Jerry Hooper had a mission to preserve history by restoring the buildings representing that history. In 1982, he saw this come to life in Midstate Contractors.
The company has been passed on to the next generation. Brothers Doug and Bart Hooper, as well as their sister Cindy Kemper, now own the business, and its division of Midstate, Cornice Works. All three of their spouses are involved: Bart’s wife Robyn, Doug’s wife Melanie, and Cindy’s husband Tom.
“It was another generation. My brother was working half days when he was in high,” Bart Hooper explained. “Tom has always worked here. When I was in high school, I was working part-time. When you were out of school, Christmas breaks or summer breaks, Dad always had us all working.”
The current owners have put their children to work in the family business, too.
“In the summers when the boys were 13 or 14 years old, everyone else was sleeping in and the boys had to start working,” said Robyn Hooper of her son and nephews.
“Now my brother’s boys are working here and my daughter,” Bart said of the next generation.
Heath, Hunter, and Mallory Hooper have stepped into the family business. Mallory always knew she wanted to work at Midstate.
“I had an interest growing up in it and then in college taking historic preservation classes,” Mallory elaborated.
Jerry was involved, in asking questions and showing interest in jobs they were completing or advising the new owners until he passed away in 2020.
“He never officially retired; he just started fading away. He worked out here, then would work a little less. He would help and participate. He was always interested, obviously – he put his life into it,” Bart said of his father.
Their work can be seen throughout Marion. Signs include ReMARCAble, Taste of Memphis, Harding Harbor, Style 124, HER Realtors, and Willy + Wade. Additionally, they completed the first phase of the Harding Home restoration. They worked closely with the Ohio History Connection in this process to have historically correct updates. The updates included inside and outside the home.

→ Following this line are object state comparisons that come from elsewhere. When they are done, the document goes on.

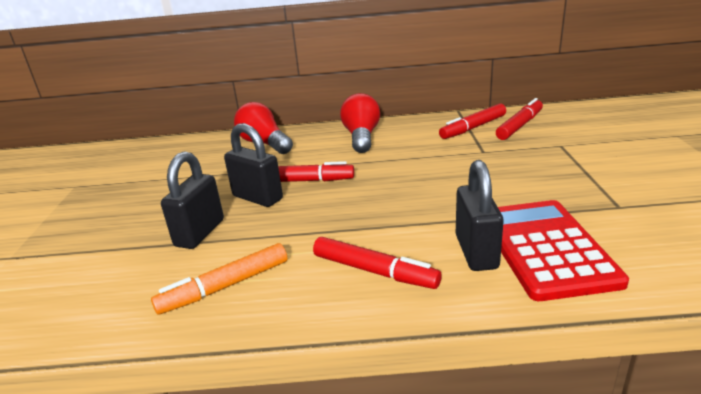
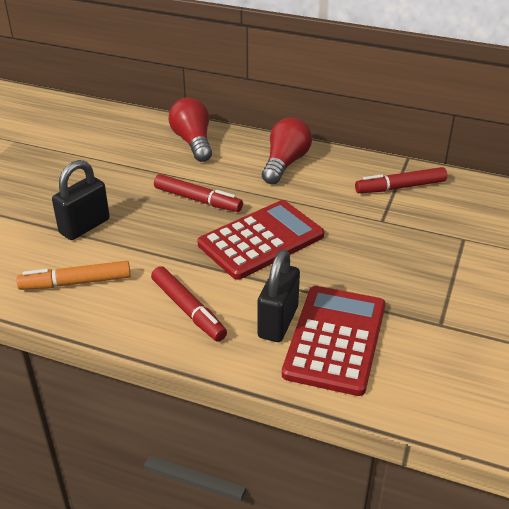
camera: 20 degrees right, 10 degrees up
black padlock [224,123,283,207] -> none
red marker [496,98,543,140] -> none
none -> red calculator [197,200,324,280]

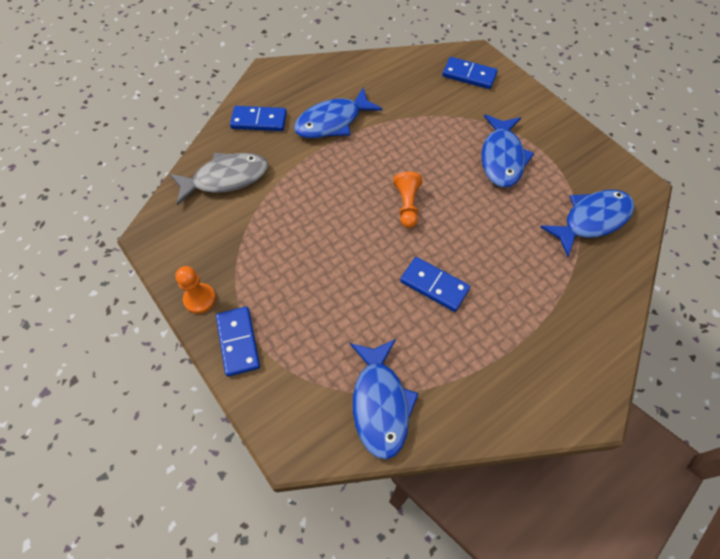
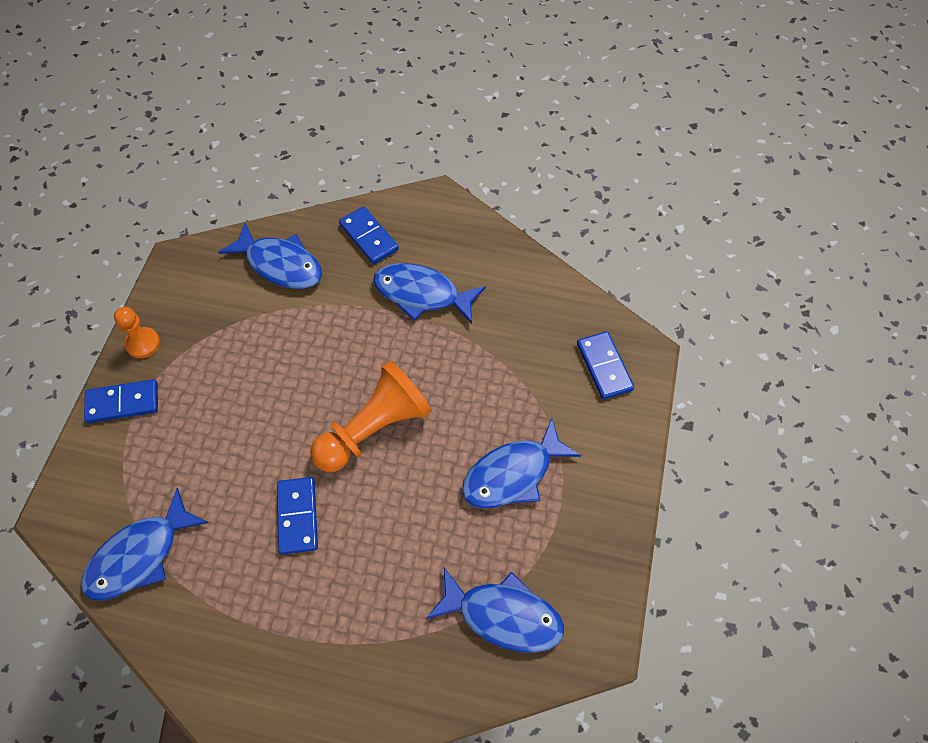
camera: 50 degrees right, 0 degrees up
grey fish [170,152,268,205] -> blue fish [218,223,322,289]
blue domino [216,307,260,376] -> blue domino turned 45 degrees clockwise [84,379,158,423]
orange pawn [393,172,422,228] -> orange pawn [310,361,432,472], size x1.85

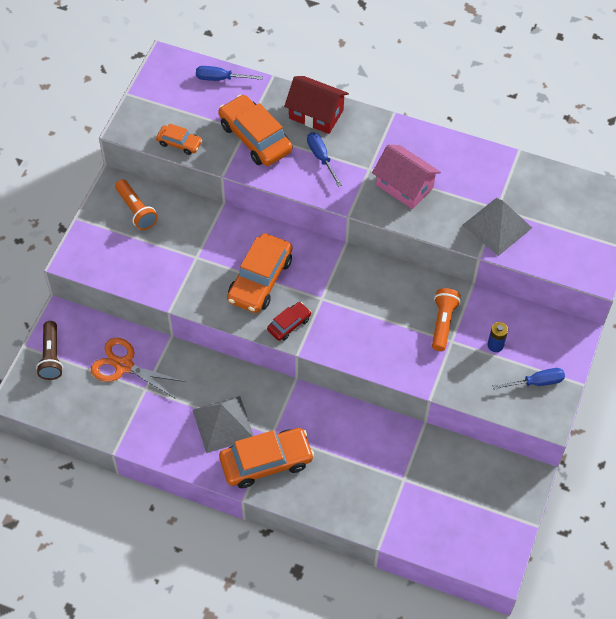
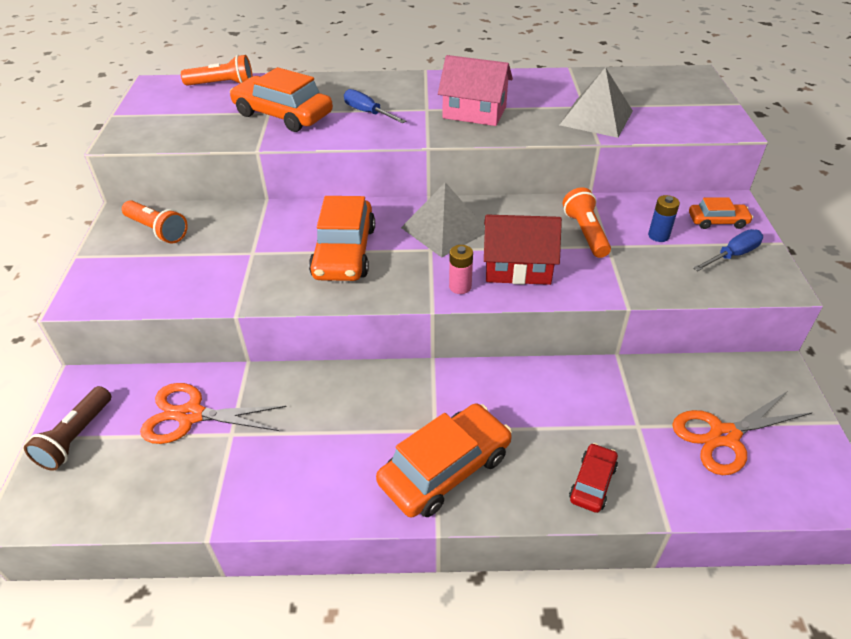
camera: 20 degrees left, 15 degrees down
brown flashlight [36,321,63,380] -> brown flashlight turned 45 degrees clockwise [24,386,111,471]
orange car [156,123,202,155] -> orange car moved to [689,197,753,229]
grey pyramid [193,396,254,453] -> grey pyramid moved to [401,182,485,257]
blue screwdriver [196,66,263,81] -> orange flashlight [181,55,253,86]
red car [267,302,311,341] -> red car moved to [569,443,618,513]
red house [284,76,349,134] -> red house moved to [484,215,562,285]
none -> pink battery [449,245,473,294]
none -> orange scissors [672,392,812,475]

“We built an auxiliary kitchen. Harding had so many guests all the time and would not go out to eat. He would only eat at home,” Tom said. “They had two kitchens. He didn’t like to entertain out. We restored it and put it back.”
“Some of the things had to be specific to match. They don’t make the stone foundations anymore, so we had to make a custom mold to make the new stones to match it,” Bart explained of the need for fabrication.
“Midstate is on-site work and Cornice works is fabrication in the shop,” Mallory discussing the newest division.
Cornice Works includes custom fabrication and restoration. They also do work for other contractors. When working on restoration, sometimes the changes have to be seen up close to be noticed.
“It’s fabrication, but it’s more replication of historic woodwork or metalwork that most people have no idea how to even start making,” Kemper explained.
“The silhouette doesn’t change.” Mallory went on.
“If you need things hand fabricated or problem solved, that’s where we come in,” said Bart.
The company has a staff of 24, with a core crew of 10 years or more experience. Leadership views their staff as artisans.
“Do your work to the highest quality and let your results speak to everyone that you are a true artisan,” Bart tells his staff.
“Our emphasis is on creativity. No job is the same. Each job requires customizing – different methods, different materials, different styles. We don’t have many jobs we can use pieces from the last job on a new job,” said Mallory.
“Everything is unique each time,” Bart said.
Though the company has completed restoration work throughout the state, they are also in the midst of working on repairs to the historic Marion Palace Theatre.